So basically I have a bunch of 1 Gig data files (compressed) with just text files containing JSON data with timestamps and other stuff.
I will be using PHP code to insert this data into MYSQL database.
I will not be able to store these text files in memory! Therefor I have to process each data-file line by line. To do this I am using stream_get_line().
Question Would it be faster to use Insert / Select / Update statements, or create a CSV file and import it that way?
Create a file thats a bulk operation and then execute it from sql?
I need to basically insert data with a primary key that doesnt exist, and update fields on data if the primary key does exist.

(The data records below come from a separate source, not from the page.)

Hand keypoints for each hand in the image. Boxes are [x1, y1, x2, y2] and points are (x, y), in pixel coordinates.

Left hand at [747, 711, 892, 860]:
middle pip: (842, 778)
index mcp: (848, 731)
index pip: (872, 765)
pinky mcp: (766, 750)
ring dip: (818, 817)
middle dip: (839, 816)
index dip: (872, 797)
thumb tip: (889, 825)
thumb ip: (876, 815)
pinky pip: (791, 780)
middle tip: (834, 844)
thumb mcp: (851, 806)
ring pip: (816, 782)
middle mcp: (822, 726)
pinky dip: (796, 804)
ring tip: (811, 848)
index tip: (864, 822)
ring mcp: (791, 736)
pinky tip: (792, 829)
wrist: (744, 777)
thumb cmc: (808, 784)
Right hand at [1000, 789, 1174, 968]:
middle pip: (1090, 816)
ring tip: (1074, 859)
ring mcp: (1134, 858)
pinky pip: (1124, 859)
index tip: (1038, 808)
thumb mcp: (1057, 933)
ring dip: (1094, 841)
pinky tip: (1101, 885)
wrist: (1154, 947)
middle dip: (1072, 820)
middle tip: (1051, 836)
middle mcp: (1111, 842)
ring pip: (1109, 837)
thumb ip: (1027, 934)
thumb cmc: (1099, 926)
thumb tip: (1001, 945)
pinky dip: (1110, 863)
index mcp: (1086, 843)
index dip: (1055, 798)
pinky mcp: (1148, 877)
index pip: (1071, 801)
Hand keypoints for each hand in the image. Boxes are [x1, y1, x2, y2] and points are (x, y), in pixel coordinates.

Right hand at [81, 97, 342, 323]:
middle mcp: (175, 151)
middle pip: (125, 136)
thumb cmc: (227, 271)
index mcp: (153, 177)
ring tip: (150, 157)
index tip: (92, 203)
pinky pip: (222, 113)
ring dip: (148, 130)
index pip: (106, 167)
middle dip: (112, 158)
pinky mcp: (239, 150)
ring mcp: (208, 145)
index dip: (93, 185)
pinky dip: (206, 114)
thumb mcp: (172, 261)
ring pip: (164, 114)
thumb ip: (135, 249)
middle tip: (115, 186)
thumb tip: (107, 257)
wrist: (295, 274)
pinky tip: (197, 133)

But I will be doing this in LARGE Quantities.
Performance is always and issue.
Update The table has 22,000 Columns, and only say 10-20 of them do not contain 0.
I would load all of the data to a temporary table and let mysql do the heavy lifting.
create the temporary table by doing create table temp_table as select * from live_table where 1=0;
Read the file and create a data product that is compatible for loading with load data infile
.
Load the data into the temporary table and add an index for your primary key
Next Isolate you updates by doing a inner query between the live table and the temporary table. walk through and do your updates.
remove all of your updates from the temporary (again using an inner join between it and the live table).
process all of the inserts with a simple insert into live_table as select * from temp_table.
drop the temporary table, go home and have a frosty beverage.
This may be over simplified for your use case but with a little tweaking it should work a treat.